Jazz News & Notices
51 YEARS ON THE JOB!
Bill Fairgraves to Retire.
William Fairgraves is stepping down as executive of Local 17, American Federation of Musicians, the Erie Chapter of the AF of M, after 51 years of service. That might be two careers for most people, and came in addition to his career as a working musician during that period.
Fairgraves has held a number of titles during his tenure: first Secretary, then Secretary/Treasurer and finally President/Secretary/Treasurer. But he says the tasks have been pretty much the same: filling core staff functions of managing membership records and recruitment, setting up an accounting system and managing the Union's finances, participating in negotiations on behalf of Erie orchestra and concert musicians, in earlier days negotiating with venues on behalf of musicians, monitoring contracts between musicians and their employers.
Bill reports to and leads a Union Board of Directors, currently consisting of Doug Dressler (President), Maura Pelinsky (Vice President), Allen Zurcher (Secretary/Treasurer), Mark Dressler, Stan Bialomizy, John Marszalek, Brad Amidon. The Board is working on a reorganization of Union tasks and responsibilities.
"There was still a lot of work here for musicians," recalls Fairgraves in his reflections on his early days at the Union. Playing trumpet and flugelhorn, he recalls three 30-piece concert bands that performed weekly throughout the summer, hiring many of the same musicians. "That's three concerts and three rehearsals each week, plus gigs at the Warner and other venues. I was busy,"
The concert bands were led by Oscar Netter, Joseph Sulkowski and Anthony Savelli, and were widely admired in the area. Bill also played in other bands, including Will Sunday (who booked numerous bands under his name) the circus (a grueling gig), and many shows at the Warner, including singer Lana Catrell and a "Broadway Review" he particularly remembers.
Bill grew up in Erie, studied music at Miami University in Florida for two years before enlisting in Army where he was pegged as a musician and played in a number of Army bands. On discharge from the Army, he studied accounting at Erie Commercial School and worked as a musician evenings and weekends. After a layoff at an early accounting job, Bill applied for the Union position.
Some of the gigs mentioned above, plus maintaining the Union through very difficult times -- the wave of anti-union sentiment in the 70's and 80's, shrinking market and pay for live music.
Bill notes proudly in his final "Letter to Members" that the Union's contract on behalf of symphony musicians in 1965, his first year, was for $6 per rehearsal and $10 per concert performance. The contract just negotiated with the Erie Phil is for $98 per "service," (either a rehearsal of a concert). The negotiation was relatively smooth, in contrast to very rough and destructive negotiations in many other cities. Bill credits both the union and orchestra management for this outcome.

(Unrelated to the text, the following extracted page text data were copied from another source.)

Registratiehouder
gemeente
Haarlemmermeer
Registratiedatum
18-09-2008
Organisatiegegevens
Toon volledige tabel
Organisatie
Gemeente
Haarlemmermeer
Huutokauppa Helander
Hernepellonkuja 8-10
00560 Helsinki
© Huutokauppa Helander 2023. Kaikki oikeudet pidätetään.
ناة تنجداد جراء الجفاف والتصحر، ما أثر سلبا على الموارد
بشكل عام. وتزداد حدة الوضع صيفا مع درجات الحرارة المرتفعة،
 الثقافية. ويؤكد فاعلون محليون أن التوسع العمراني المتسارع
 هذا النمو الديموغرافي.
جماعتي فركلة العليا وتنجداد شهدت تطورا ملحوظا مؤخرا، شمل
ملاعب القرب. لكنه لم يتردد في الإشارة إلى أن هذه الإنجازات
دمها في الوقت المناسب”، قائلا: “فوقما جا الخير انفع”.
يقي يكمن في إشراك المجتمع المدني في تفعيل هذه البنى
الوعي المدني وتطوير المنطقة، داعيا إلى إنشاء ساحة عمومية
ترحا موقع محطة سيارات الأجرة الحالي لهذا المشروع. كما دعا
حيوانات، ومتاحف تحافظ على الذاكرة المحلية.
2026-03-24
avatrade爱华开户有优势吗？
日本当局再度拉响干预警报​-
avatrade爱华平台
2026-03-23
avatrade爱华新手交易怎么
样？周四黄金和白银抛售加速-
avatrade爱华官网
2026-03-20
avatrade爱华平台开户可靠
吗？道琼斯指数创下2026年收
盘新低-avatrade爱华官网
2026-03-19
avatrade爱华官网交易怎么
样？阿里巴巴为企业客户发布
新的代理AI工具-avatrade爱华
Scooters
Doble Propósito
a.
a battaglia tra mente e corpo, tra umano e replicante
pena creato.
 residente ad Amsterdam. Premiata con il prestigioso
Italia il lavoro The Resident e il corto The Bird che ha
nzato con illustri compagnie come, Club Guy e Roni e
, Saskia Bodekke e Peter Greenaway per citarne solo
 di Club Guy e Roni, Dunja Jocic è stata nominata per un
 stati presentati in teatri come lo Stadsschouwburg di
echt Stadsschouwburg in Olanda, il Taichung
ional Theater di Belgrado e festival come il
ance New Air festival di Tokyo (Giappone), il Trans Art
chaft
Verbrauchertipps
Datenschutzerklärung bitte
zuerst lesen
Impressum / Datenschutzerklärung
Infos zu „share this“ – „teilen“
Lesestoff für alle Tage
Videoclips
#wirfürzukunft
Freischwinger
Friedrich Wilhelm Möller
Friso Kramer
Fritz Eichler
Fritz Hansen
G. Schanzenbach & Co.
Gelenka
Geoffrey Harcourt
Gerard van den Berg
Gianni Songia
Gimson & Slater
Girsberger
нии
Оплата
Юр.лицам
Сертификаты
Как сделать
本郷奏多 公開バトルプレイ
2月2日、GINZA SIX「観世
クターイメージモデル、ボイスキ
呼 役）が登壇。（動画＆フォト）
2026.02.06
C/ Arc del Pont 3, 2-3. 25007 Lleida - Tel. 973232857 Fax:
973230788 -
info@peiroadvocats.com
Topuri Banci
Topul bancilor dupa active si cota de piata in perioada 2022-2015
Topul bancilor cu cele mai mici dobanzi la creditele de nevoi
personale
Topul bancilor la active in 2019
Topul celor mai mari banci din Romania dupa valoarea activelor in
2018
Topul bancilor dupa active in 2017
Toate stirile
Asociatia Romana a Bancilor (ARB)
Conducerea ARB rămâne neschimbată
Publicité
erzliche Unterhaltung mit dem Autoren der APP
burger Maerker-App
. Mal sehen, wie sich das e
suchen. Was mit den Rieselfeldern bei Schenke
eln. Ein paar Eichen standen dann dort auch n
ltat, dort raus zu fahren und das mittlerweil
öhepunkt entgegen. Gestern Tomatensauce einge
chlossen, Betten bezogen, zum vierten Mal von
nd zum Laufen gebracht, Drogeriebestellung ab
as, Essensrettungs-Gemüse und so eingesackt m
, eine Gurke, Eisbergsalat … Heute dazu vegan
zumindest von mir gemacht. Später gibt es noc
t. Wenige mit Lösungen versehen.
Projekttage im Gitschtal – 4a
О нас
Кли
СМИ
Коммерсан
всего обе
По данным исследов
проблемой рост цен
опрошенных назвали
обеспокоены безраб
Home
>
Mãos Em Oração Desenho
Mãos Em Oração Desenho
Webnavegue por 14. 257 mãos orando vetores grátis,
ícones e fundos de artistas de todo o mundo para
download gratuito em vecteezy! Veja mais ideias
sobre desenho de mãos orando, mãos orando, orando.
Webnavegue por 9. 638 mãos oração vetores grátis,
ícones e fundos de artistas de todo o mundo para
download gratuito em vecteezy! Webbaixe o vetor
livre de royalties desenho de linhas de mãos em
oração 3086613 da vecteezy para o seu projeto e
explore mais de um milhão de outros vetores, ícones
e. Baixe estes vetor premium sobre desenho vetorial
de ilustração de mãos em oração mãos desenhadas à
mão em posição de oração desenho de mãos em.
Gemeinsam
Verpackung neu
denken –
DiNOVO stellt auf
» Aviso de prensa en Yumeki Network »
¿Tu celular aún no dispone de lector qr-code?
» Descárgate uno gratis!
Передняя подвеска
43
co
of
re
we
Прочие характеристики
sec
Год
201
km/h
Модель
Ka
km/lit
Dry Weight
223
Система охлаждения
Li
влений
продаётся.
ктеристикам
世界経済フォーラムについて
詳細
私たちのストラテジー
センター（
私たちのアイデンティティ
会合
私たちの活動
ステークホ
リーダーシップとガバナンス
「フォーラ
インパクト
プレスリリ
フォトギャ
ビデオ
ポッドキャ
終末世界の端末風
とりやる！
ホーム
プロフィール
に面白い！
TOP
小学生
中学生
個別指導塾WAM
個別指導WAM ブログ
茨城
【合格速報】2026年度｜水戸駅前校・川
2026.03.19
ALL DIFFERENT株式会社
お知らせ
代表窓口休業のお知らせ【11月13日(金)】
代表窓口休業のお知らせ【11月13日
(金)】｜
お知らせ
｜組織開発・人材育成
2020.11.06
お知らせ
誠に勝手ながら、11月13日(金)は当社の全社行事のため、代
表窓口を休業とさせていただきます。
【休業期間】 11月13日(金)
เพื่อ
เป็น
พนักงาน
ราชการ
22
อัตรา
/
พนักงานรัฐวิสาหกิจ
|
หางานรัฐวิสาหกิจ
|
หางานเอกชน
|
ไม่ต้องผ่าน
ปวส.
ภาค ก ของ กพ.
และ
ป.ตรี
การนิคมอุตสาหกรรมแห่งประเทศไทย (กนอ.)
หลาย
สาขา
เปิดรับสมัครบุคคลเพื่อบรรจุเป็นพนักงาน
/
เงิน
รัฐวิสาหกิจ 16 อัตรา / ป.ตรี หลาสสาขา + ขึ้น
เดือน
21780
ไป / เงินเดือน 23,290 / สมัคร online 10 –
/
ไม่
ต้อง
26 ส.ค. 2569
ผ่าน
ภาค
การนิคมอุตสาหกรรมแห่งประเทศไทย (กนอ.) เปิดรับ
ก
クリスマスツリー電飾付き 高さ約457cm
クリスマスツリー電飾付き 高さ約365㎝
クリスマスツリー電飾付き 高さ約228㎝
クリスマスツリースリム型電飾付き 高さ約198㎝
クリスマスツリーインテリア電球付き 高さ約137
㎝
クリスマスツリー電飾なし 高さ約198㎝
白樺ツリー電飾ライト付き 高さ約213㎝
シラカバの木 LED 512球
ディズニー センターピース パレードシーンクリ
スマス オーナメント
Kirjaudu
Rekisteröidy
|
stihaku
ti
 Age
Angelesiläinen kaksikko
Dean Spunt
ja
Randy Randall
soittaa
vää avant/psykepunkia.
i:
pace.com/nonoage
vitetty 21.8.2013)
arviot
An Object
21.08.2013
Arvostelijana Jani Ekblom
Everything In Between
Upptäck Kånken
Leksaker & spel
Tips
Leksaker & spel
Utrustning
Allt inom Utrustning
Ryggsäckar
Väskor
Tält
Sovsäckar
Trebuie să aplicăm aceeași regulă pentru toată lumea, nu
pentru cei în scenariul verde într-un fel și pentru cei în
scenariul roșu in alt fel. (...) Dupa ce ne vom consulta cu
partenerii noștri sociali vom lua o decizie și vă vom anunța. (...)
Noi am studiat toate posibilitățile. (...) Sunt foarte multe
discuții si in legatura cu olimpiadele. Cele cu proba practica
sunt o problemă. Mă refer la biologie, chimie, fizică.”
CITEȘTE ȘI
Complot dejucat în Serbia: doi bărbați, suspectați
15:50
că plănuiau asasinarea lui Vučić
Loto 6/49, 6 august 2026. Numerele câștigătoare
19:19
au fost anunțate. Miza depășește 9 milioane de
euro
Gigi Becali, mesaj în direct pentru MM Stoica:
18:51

Most difficult experiences.
Strike threats and negotiations. "It's about people's livelihood and reputations and it sometimes gets personal.
And those circus gigs...two hours of sight reading.
For now, at least Bill will remain in Erie with his wife of 49 years, Norma.
ANOTHER LONG-TIME BOARD MEMBER RETIRES
Guido Damico, long-time drummer with Gene Leone's bands is also retiring from the Local 17 Board after 65 years in the Local (since 1949) and 21 years on the Board (since 1993).
Guido went on the road when he was young with one of Will Sunday's bands, touring in Virginia, the Carolinas and Birmingham, AL. Warned by a friend that he was bout to be drafted, Guido returned to Erie and fridnc to enlist in any branch of the military in hopes of gaining musician status.
"Nobody would take me," he says, "then finally the Army did, but they reassigned me as a gunner." Stationed in Frankfurt, Germany after basic training, Guido took another friend's tip and ventured across the street to the Officers' Club, where he asked to bandleader if he could use a drummer. He was auditioned on the spot, and reassigned the next day.
Like many musicians in the services during that period, Guido describes his experience in very positive terms: "Lots of bands, lots of great musicians, black and white musicians relatively freely mixed." Great learning experience.
Guido returned to Erie and found lots of work on the Erie music scene. As Gene Leone frequently noted: "Guido always swings."